Die Vereinigten Nationen wollen die Armut bis 2015 halbieren. Dies können sie nur mit radikalen Änderungen der bisherigen Entwicklungspolitik. Insbesondere muss die UN den Internationalen > Währungsfonds und die > Weltbank dazu bringen, den Entwicklungsländern mehr zu helfen, statt diese zu drastischen Kürzungen der Staatsbudgets zu zwingen. Mehr helfen müssten auch die reichen Länder*.

Der Bericht der UN zum Stand der globalen Entwicklung bewertet Pro-Kopf-Einkommen, Lebenserwartung und Bildungsgrad in 175 Ländern. Er wendet sich gegen die verbreitete Auffassung, den Entwicklungsländern gehe es allmählich besser:

- 54 Länder sind 2003 ärmer als 1990.

- In 34 Ländern ist die durchschnittliche Lebenserwartung gesunken (Aids, nicht Sars!).

- Bereits 25 Länder südlich der Sahara nehmen die untersten Ränge ein (Zunahme).

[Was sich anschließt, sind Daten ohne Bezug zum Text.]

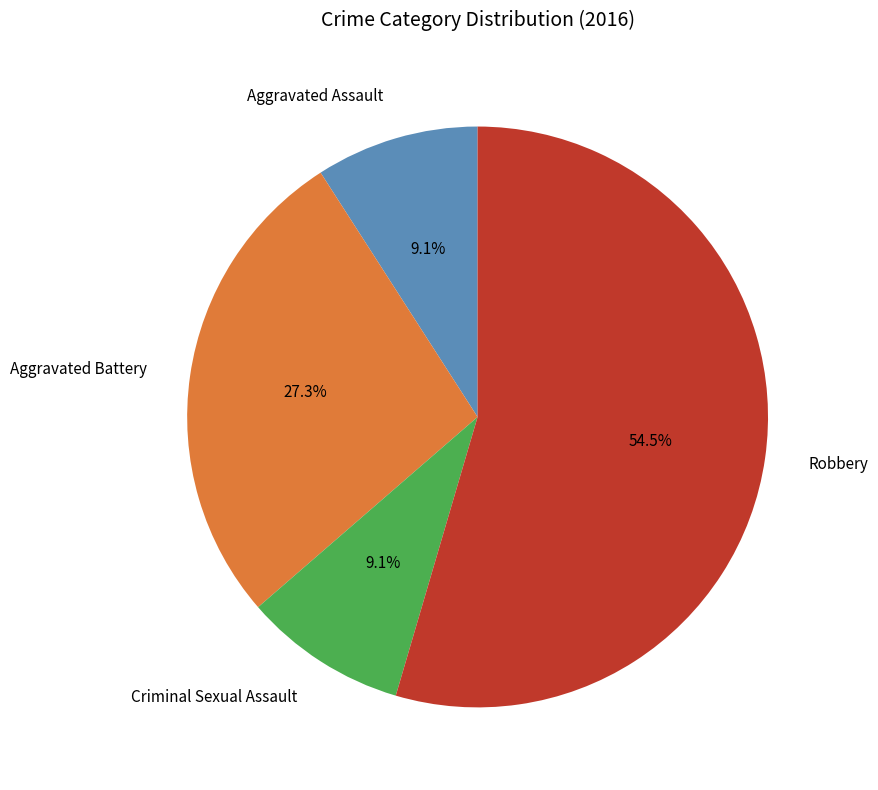

How many slices are in this pie chart?

4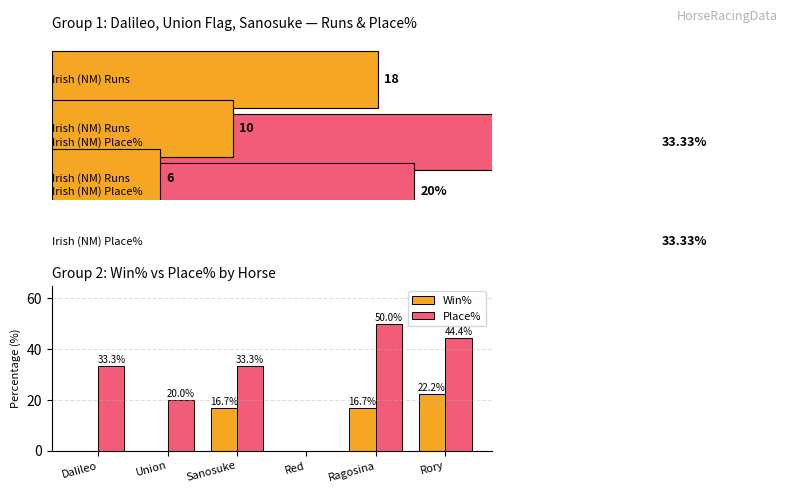

Between Dalileo and Ragosina, which is larger?

Ragosina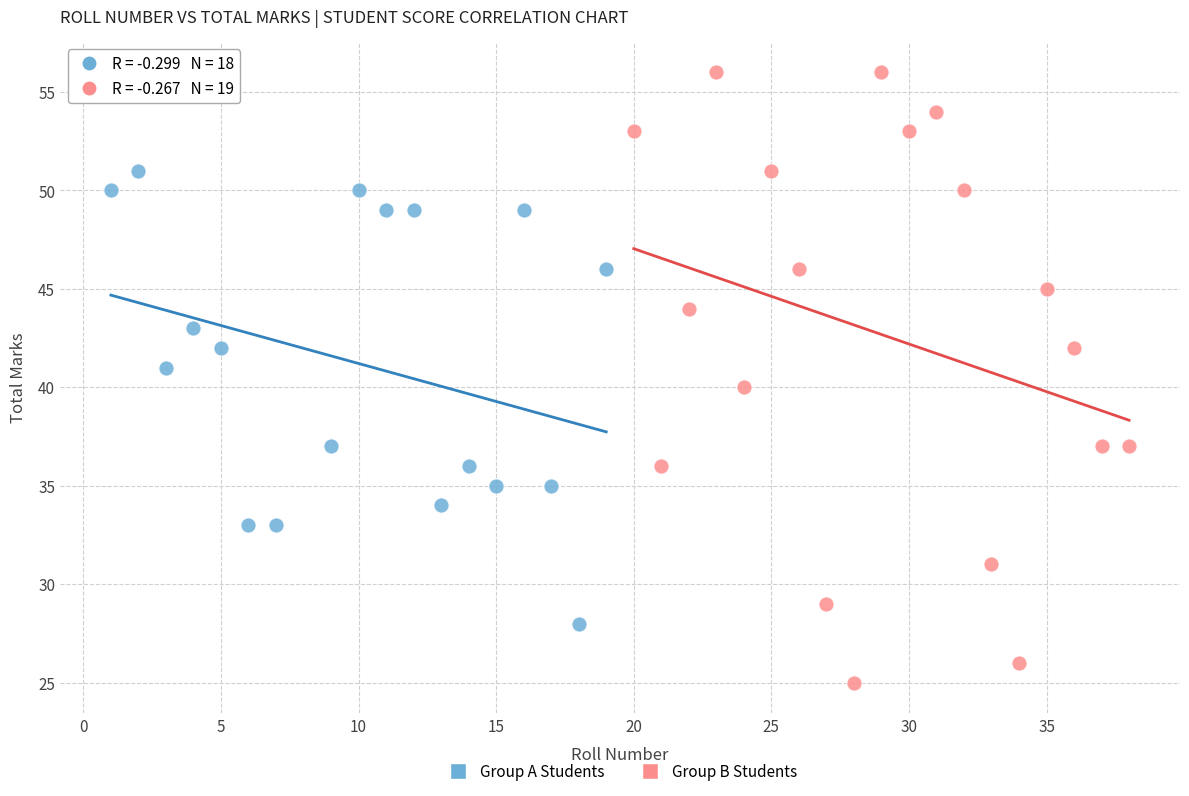

Which series reaches the minimum Y coordinate?

Group B Students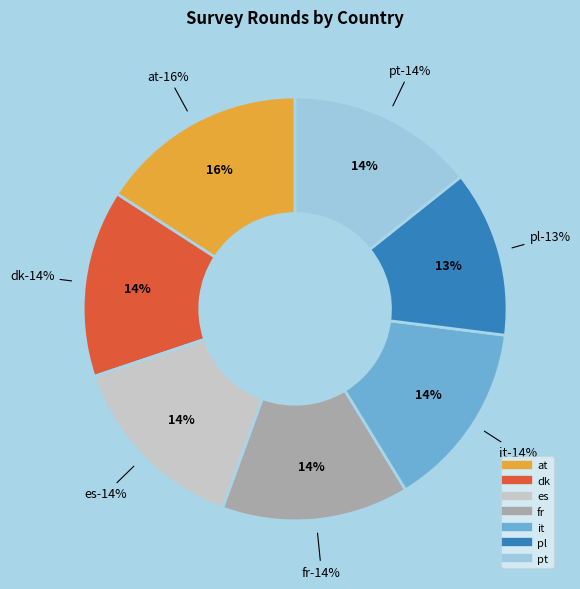

The es slice represents 14% of the pie. True or false?

True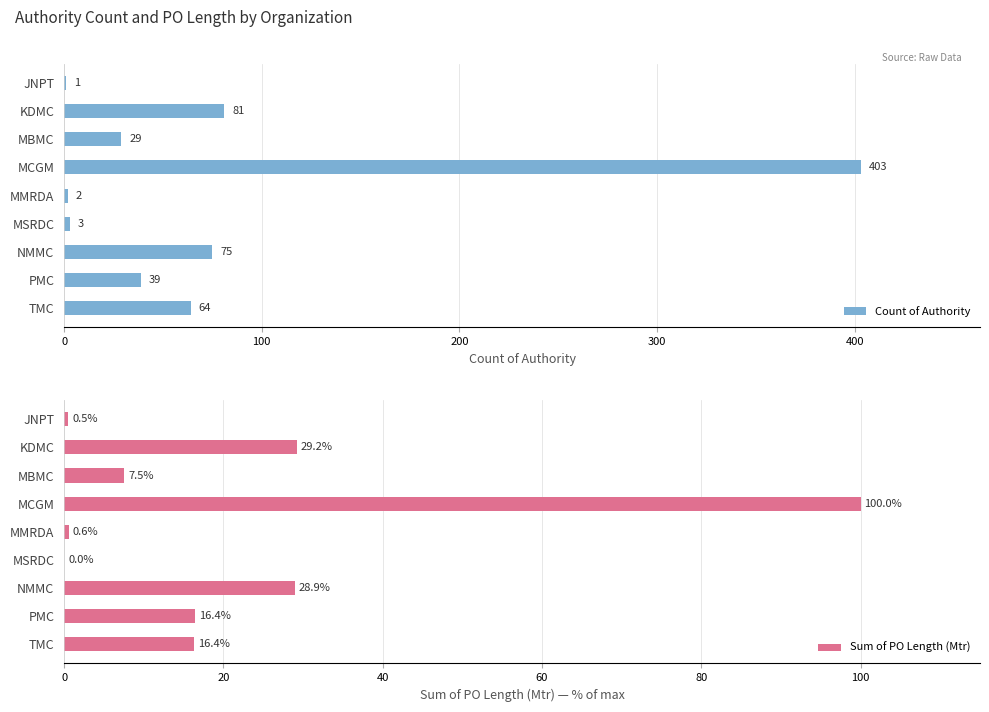

Reading right to left, transcribe all the data shown in this chart.

Count of Authority: 64.0	39.0	75.0	3.0	2.0	403.0	29.0	81.0	1.0
Sum of PO Length (Mtr): 16.4	16.4	28.9	0.0	0.6	100.0	7.5	29.2	0.5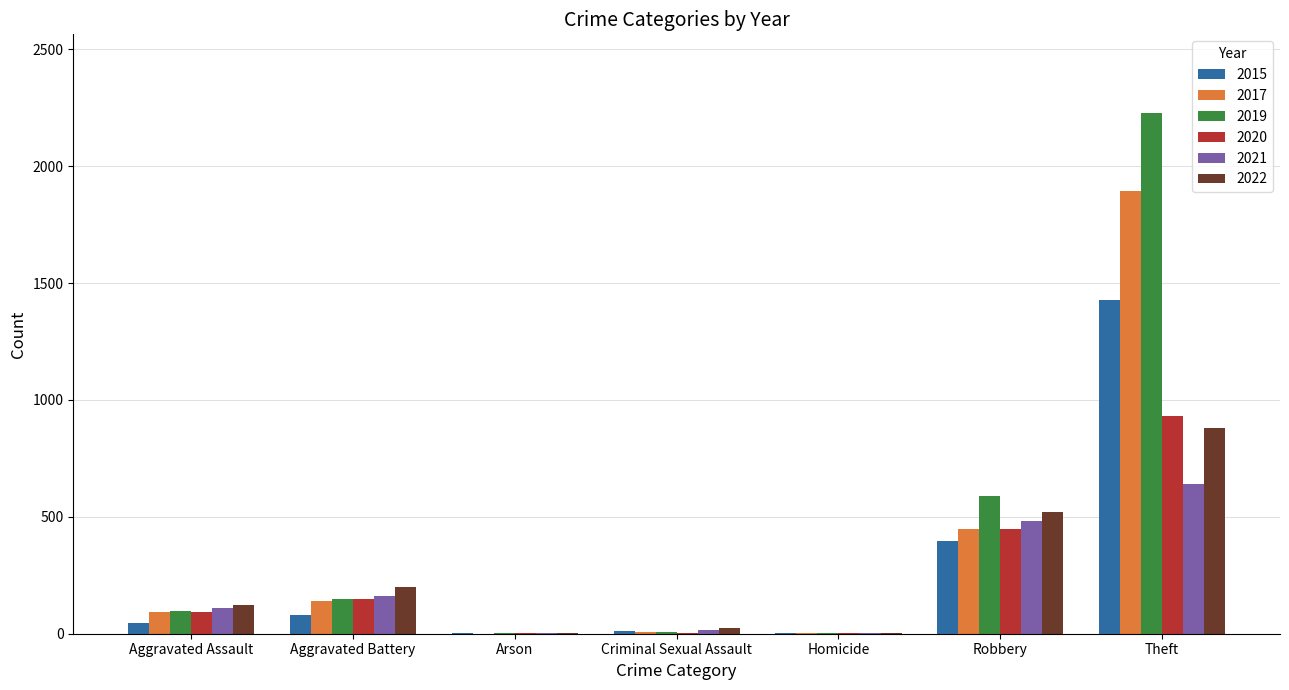

What is the sum of all 2021 values?

1419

- In 21 Ländern hat der Anteil der Hungernden zugenommen.

http://www.undp.org/dpa/index.html


* Mehr geben und weniger nehmen statt Entwicklungshilfe für Grossfirmen: Die Steuergeschenke von Drittweltländern an Grossfirmen der Industrieländer machen im Jahr 50 Milliarden USD aus - gleich viel wie dieselben Drittweltländer an öffentlichen und privaten Entwicklungsgeldern aus den Industrieländern erhalten. R. O.